Ruling into the submission made by the County, Judge Gbeisay said that under our law when witnesses are not available, the law requires a party to do due diligence. And the Supreme Court of Liberia has said that due diligence means when the party is having problem to have its witnesses in county, that party should apply to the court for subpoena.

Judge Gbeisay added that the court record revealed that no such request has been made by prosecution and the court said the submission filed by state prosecutor was made in bad faith clearly calculated to prevent the case from going to trial.

He disclosed that the crime for which the defendant in dock was indicted was committed in Margibi County and that the victim who is obviously first witness resides in the same county.
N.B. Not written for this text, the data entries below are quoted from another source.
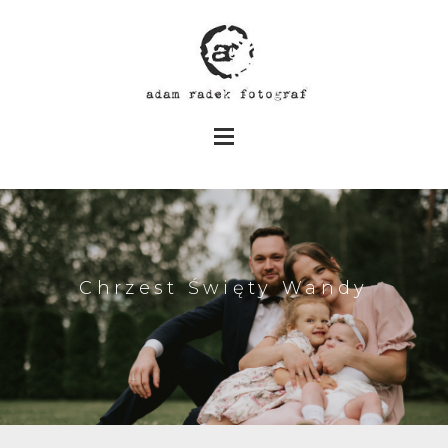
Chrzest Święty Wandy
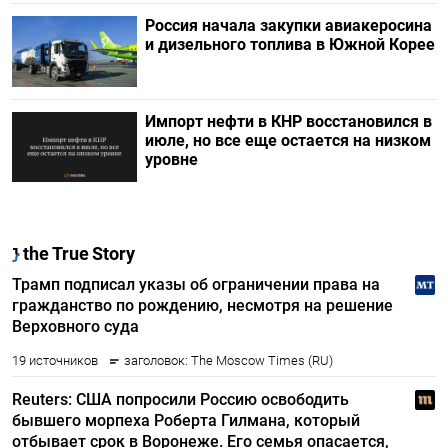
Россия начала закупки авиакеросина
и дизельного топлива в Южной Корее
Импорт нефти в КНР восстановился в
июле, но все еще остается на низком
уровне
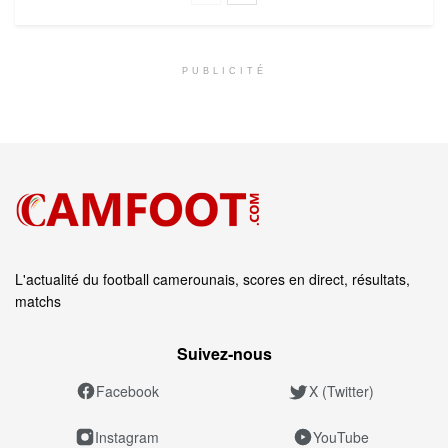
PUBLICITÉ
L'actualité du football camerounais, scores en direct, résultats,
matchs
Suivez‑nous
Facebook
X (Twitter)
Instagram
YouTube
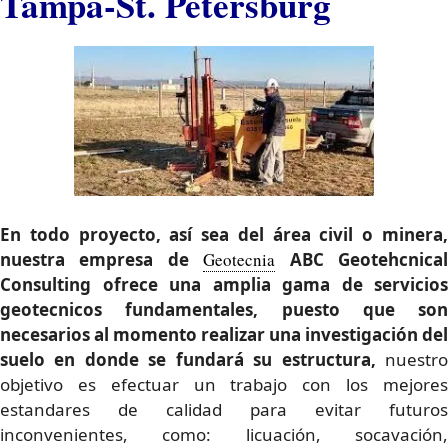
Tampa-St. Petersburg
En todo proyecto, así sea del área civil o minera,
nuestra empresa de
Geotecnia
ABC Geotehcnica
Consulting ofrece una amplia gama de servicios
geotecnicos fundamentales
, puesto que son
necesarios al momento realizar una investigación del
suelo en donde se fundará su estructura,
nuestr
objetivo es efectuar un trabajo con los mejores
estandares de calidad para evitar futuros
inconvenientes, como: licuación, socavación,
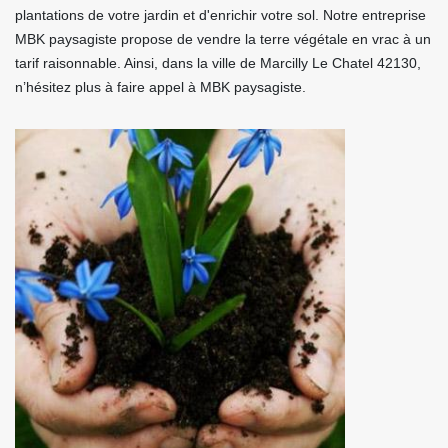
plantations de votre jardin et d'enrichir votre sol. Notre entreprise
MBK paysagiste propose de vendre la terre végétale en vrac à un
tarif raisonnable. Ainsi, dans la ville de Marcilly Le Chatel 42130,
n’hésitez plus à faire appel à MBK paysagiste.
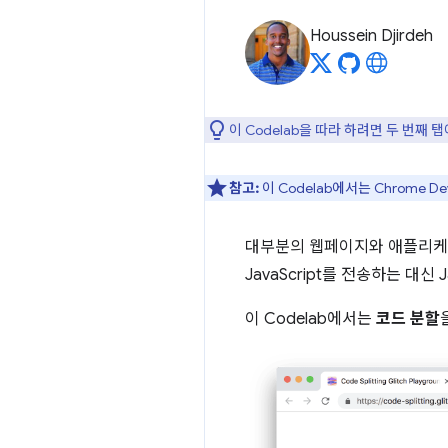
Houssein Djirdeh
이 Codelab을 따라 하려면 두 번째 
참고:
이 Codelab에서는 Chrome D
대부분의 웹페이지와 애플리케
JavaScript를 전송하는 대신
이 Codelab에서는
코드 분할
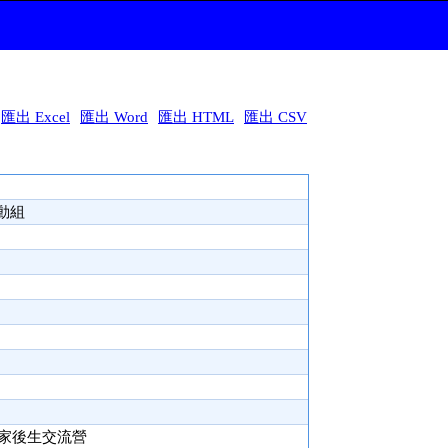
匯出 Excel
匯出 Word
匯出 HTML
匯出 CSV
動組
客家後生交流營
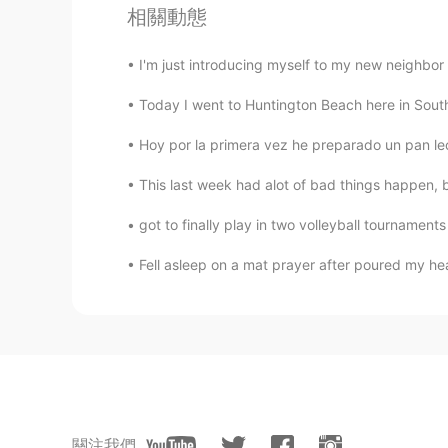
hey I can help you)) можем обща
相關動態
I'm just introducing myself to my new neighbor 
Serge Sofin
RU
EN
Today I went to Huntington Beach here in Southe
Звони, пиши, будем друзьями
Hoy por la primera vez he preparado un pan lec
Victoria
This last week had alot of bad things happen, bu
RU
EN
got to finally play in two volleyball tournament
I can help you, if you help me lear
Anastasia Vinogradova
RU
EN
So, if you want, I'm ready to help 
need some practice =)
Alexey
關注我們
RU
EN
The police who did the investigation and forwarded the matter to court resides in the same Margibi County and regularly employed by the government of Liberia and paid to appear in court and testify.

 

Also the medical examiner who did the examination on the victim also resides in Margibi County or the nearby county who are also on payroll to appear in court and testify.

So to say that prosecution witnesses are outside the bailiwick of the court is totally misleading and the essence of court is to find the truth and to administer justice and punish those who commit crime against the state.

 The assigned Judge Gbeisay indicated that the office of the prosecution is to prosecute and not to persecute and it appears to the court that prosecution is only interested in having the defendant incarcerated continuously. But it is not interested in timely prosecution. To have any citizen in jail for one day when the case can be tried in one day is a sign of persecution and not to prosecute.

According to Judge Gbeisay, in the mind of the court, be it prosecution, defense or the judge, all are the arms of Justice in the administration of justice and shall do all in our power to ensure that justice is done.

So to employ dilatory tactic to prolong the detention of an accused is unjust and the court said, the law does not support the motion filed and facts that does not support the motion.

However, be that it may, the court wonders again to bend over and let the record show that the defendant in the dock may or may not be guilty but the crime for which the defendant was charged is a felony of the second degree that is to say a rape between an adult and another adult which is bailiwick.

To deny the defendant of the bail and at the same time refuse to go to trial in the mind of this court as indicated on January 4,2022, is an  abuse of the right of that citizen and the court is the vacunm of hope for making should not in any manner or form abuse the right of our citizen.

The court is under duty to ensure that all case appearing before it, especially in cases when the defendants are in pre-tried detention should be tried speedily.

Meanwhile, judge Gbeisay added that the motion for him to recuse himself will be heard on Thursday January 6, 2022 at 9 Am.